Arbeitslosenquoten von 45 bzw. 87 Prozent sind enorm hoch. Gesamtdeutschland hat aktuell 5,7%. Das zeugt auch von einem kulturellen Problem, das man irgendwie angehen muss. Die Zeiten, in denen 9 von 10 Frauen Hausfrauen seien konnten, sind vorbei. Das kann sich Deutschland auf Dauer nicht leisten.
[removed]
Hier der Kurzbericht aus 2020:
[https://doku.iab.de/kurzber/2020/kb0420.pdf](https://doku.iab.de/kurzber/2020/kb0420.pdf)
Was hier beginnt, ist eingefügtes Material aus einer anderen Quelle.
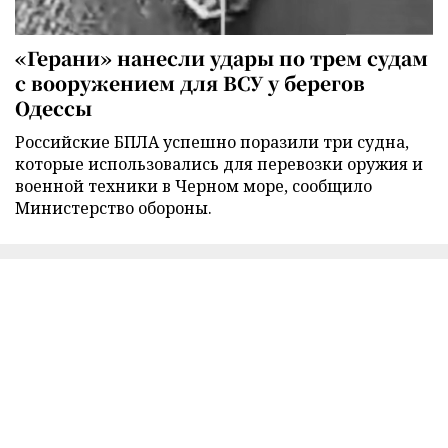
«Герани» нанесли удары по трем судам
с вооружением для ВСУ у берегов
Одессы
Российские БПЛА успешно поразили три судна,
которые использовались для перевозки оружия и
военной техники в Черном море, сообщило
Министерство обороны.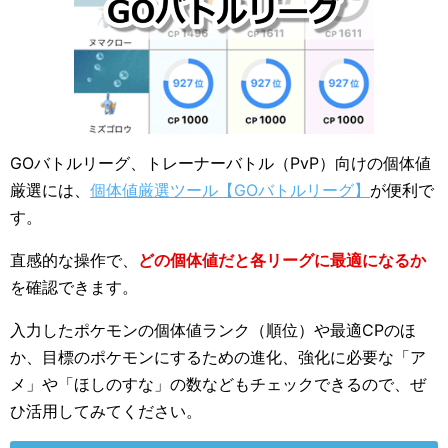
GOバトルリーグ、トレーナーバトル（PvP）向けの個体値
厳選には、
個体値厳選ツール【GOバトルリーグ】
が便利で
す。
直感的な操作で、
どの個体値だと各リーグに最適になるか
を確認できます。
入力したポケモンの個体値ランク（順位）や最適CPのほ
か、目標のポケモンにするための進化、強化に必要な「ア
メ」や「ほしのすな」の数などもチェックできるので、ぜ
ひ活用してみてください。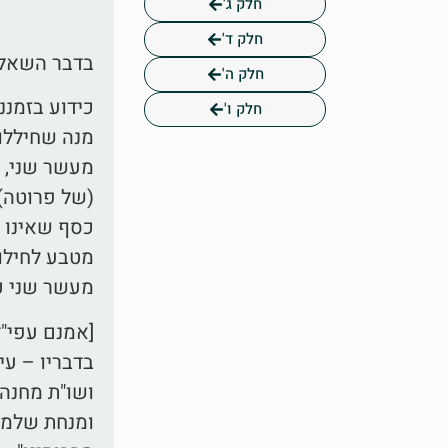
חלק ג'
חלק ד'
בדבר השאלה
חלק ה'
כידוע בזמננ
חלק ו'
מנה שחיללו 
מעשר שני, ל
(של פרוטה)
כסף שאינו ט
מטבע לחילול
מעשר שני כ
[אמנם עפי"ד
בדבריו – עיי
ושו"ת מחנה 
ומנחת שלמה 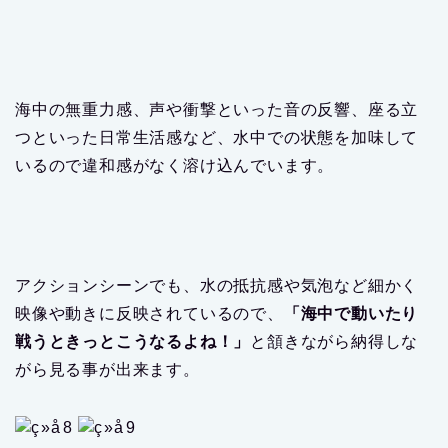
海中の無重力感、声や衝撃といった音の反響、座る立
つといった日常生活感など、水中での状態を加味して
いるので違和感がなく溶け込んでいます。
アクションシーンでも、水の抵抗感や気泡など細かく
映像や動きに反映されているので、
「海中で動いたり
戦うときっとこうなるよね！」
と頷きながら納得しな
がら見る事が出来ます。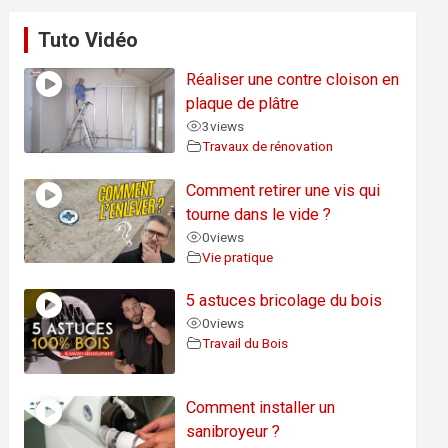
Tuto Vidéo
Réaliser une contre cloison en
plaque de plâtre
3
views
Travaux de rénovation
Comment retirer une vis qui
tourne dans le vide ?
0
views
Vie pratique
5 astuces bricolage du bois
0
views
Travail du Bois
Comment installer un
sanibroyeur ?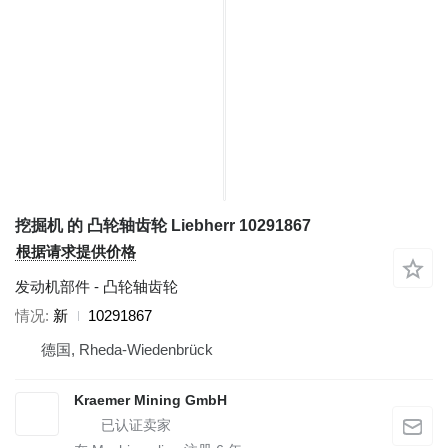
挖掘机 的 凸轮轴齿轮 Liebherr 10291867
根据请求提供价格
发动机部件 - 凸轮轴齿轮
情况
新
10291867
德国, Rheda-Wiedenbrück
Kraemer Mining GmbH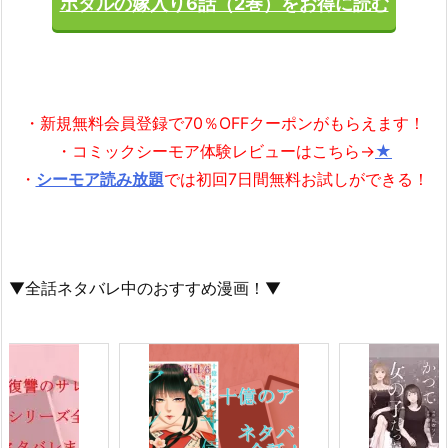
ホタルの嫁入り6話（2巻）をお得に読む
・新規無料会員登録で70％OFFクーポンがもらえます！
・コミックシーモア体験レビューはこちら→
★
・
シーモア読み放題
では初回7日間無料お試しができる！
▼全話ネタバレ中のおすすめ漫画！▼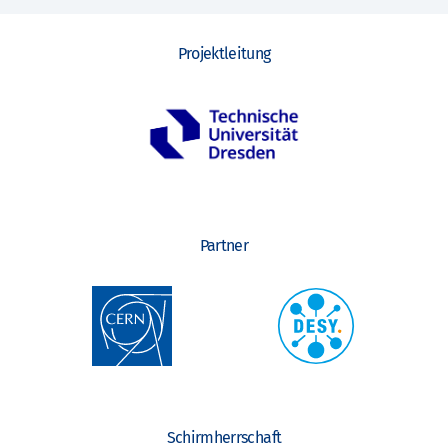
Projektleitung
Partner
Schirmherrschaft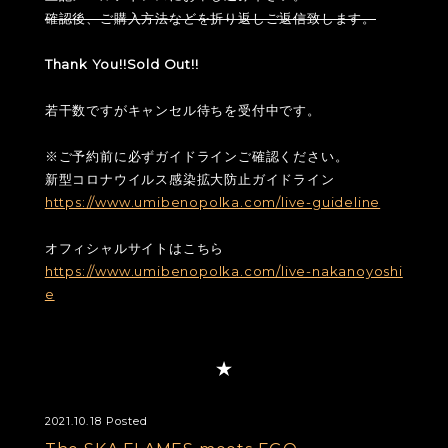
確認後、ご購入方法などを折り返しご返信致します。
Thank You!!Sold Out!!
若干数ですがキャンセル待ちを受付中です。
※ご予約前に必ずガイドラインご確認ください。
新型コロナウイルス感染拡大防止ガイドライン
https://www.umibenopolka.com/live-guideline
オフィシャルサイトはこちら
https://www.umibenopolka.com/live-nakanoyoshi
e
2021.10.18 Posted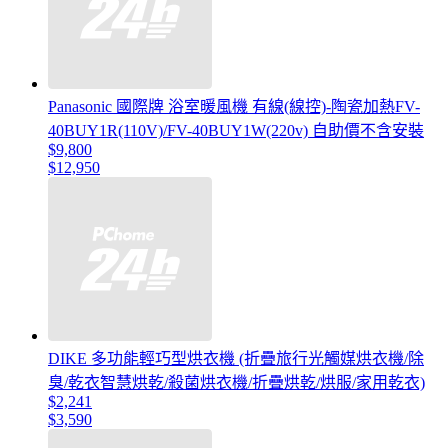
Panasonic 國際牌 浴室暖風機 有線(線控)-陶瓷加熱FV-
40BUY1R(110V)/FV-40BUY1W(220v) 自助價不含安裝
$9,800
$12,950
DIKE 多功能輕巧型烘衣機 (折疊旅行光觸媒烘衣機/除
臭/乾衣智慧烘乾/殺菌烘衣機/折疊烘乾/烘服/家用乾衣)
$2,241
$3,590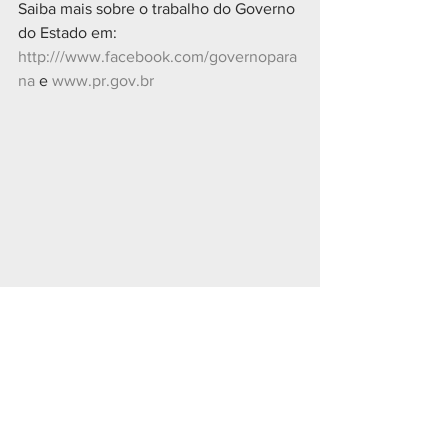
Saiba mais sobre o trabalho do Governo 
do Estado em:
http:///www.facebook.com/governopara
na
 e 
www.pr.gov.br
POLÍTICA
“Die Arbeitsmarktintegration der seit 2013 zugezogenen Geflüchteten erfolgt etwas schneller als bei denjenigen, die seit 1990 zugezogen sind. Abbildung A2 zeigt die **Wahrscheinlichkeit** der ersten Aufnahme einer Erwerbstätigkeit in Deutschland von Geflüchteten im Verlauf von 60 Monaten nach dem Zuzug (zur Berechnungsmethode vgl. Infobox 2). Die seit 2013 zugezogenen Kohorten der Geflüchteten haben 46 Monate nach dem Zuzug die Schwelle überschritten, bei der die Hälfte von ihnen eine erste Erwerbstätigkeit in Deutschland
aufgenommen hat.”
Quellen der Zahlen: IAB-BAMF-SOEP-**Befragung** von Geflüchteten 2018 (seit 2013 zugezogene Geflüchtete) und der IABSOEP-Migrationsstichprobe 2015 und IEB (1990 bis 2013 zugezogene Geflüchtete).
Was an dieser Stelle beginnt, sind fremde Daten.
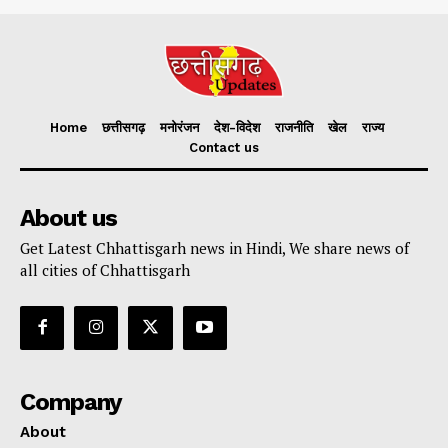
Home
छत्तीसगढ़
मनोरंजन
देश-विदेश
राजनीति
खेल
राज्य
Contact us
About us
Get Latest Chhattisgarh news in Hindi, We share news of
all cities of Chhattisgarh
Company
About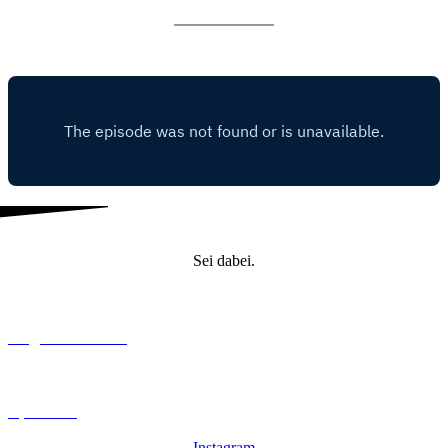
Sei dabei.
Mitglied werden
Spenden
Instagram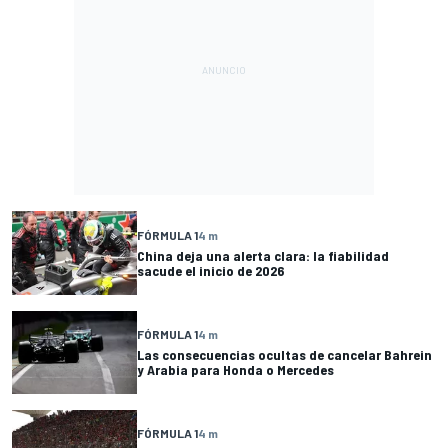
FÓRMULA 1
4 m
China deja una alerta clara: la fiabilidad
sacude el inicio de 2026
FÓRMULA 1
4 m
Las consecuencias ocultas de cancelar Bahrein
y Arabia para Honda o Mercedes
FÓRMULA 1
4 m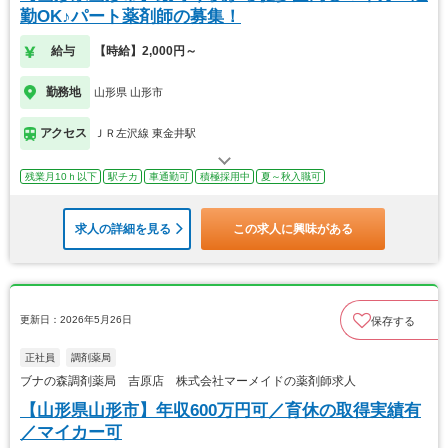
勤OK♪パート薬剤師の募集！
給与
【時給】2,000円～
勤務地
山形県 山形市
アクセス
ＪＲ左沢線 東金井駅
残業月10ｈ以下
駅チカ
車通勤可
積極採用中
夏～秋入職可
求人の詳細を見る
この求人に興味がある
更新日：2026年5月26日
保存する
正社員
調剤薬局
ブナの森調剤薬局 吉原店 株式会社マーメイドの薬剤師求人
【山形県山形市】年収600万円可／育休の取得実績有
／マイカー可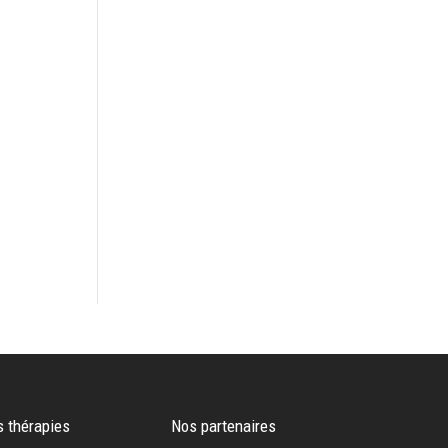
s thérapies
Nos partenaires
Also wir haben hier eine Wahrscheinlichkeit der Arbeitsaufnahme, die 2020 berechnet wurde, auf Basis einer Befragung dieser Menschen, die aber die Sprache des Landes gar nicht verstehen. Daraus schreibt der Spiegel einen Artikel im Ende 2023. Wieso schreibt man sowas?
Wie wird eigentlich “Fachkraft” in diesem Kontext definiert? Haben diese Flüchtlinge eine deutsche oder anerkannte Ausbildung und führen dann die Arbeit aus, die sie auch gelernt haben? Oder gelten manche Tätigkeiten, unabhängig vom tatsächlichen Bildungsstand des Ausführenden, automatisch als “Fachkraft”?
Höchste Zeit für die Rechten ihre Meme’s umzuschreiben. Von “Ausländer beuten unseren Sozialstaat aus” zu “Ausländer nehmen uns die Arbeitsplätze weg”.
Hoffentlich haben die die PSD-Dateien noch nicht gelöscht.
Wie jetzt, wenn man als Geflüchteter endlich durch den ganzen Bürokratie Dschungel durch ist bekommt man eine Arbeitserlaubnis und man geht dann auch arbeiten?! Ich dachte immer die ganzen Flüchlinge liegen nur auf der faulen Haut und kassieren Geld was sie dann in ihre Heimat schicken. /s
Ich finds viel trauriger das immernoch nicht genug Geld investiert wird um es Leuten und Behörden einfacher zu machen die Leute anständig zu integrieren und ihnen auch das zu geben was sie möchten, ein normales Leben, wieso wird alles so extrem in die Länge gezogen bis man endlich an einem Punkt ankommt wo man auch arbeiten darf und sich integrieren kann.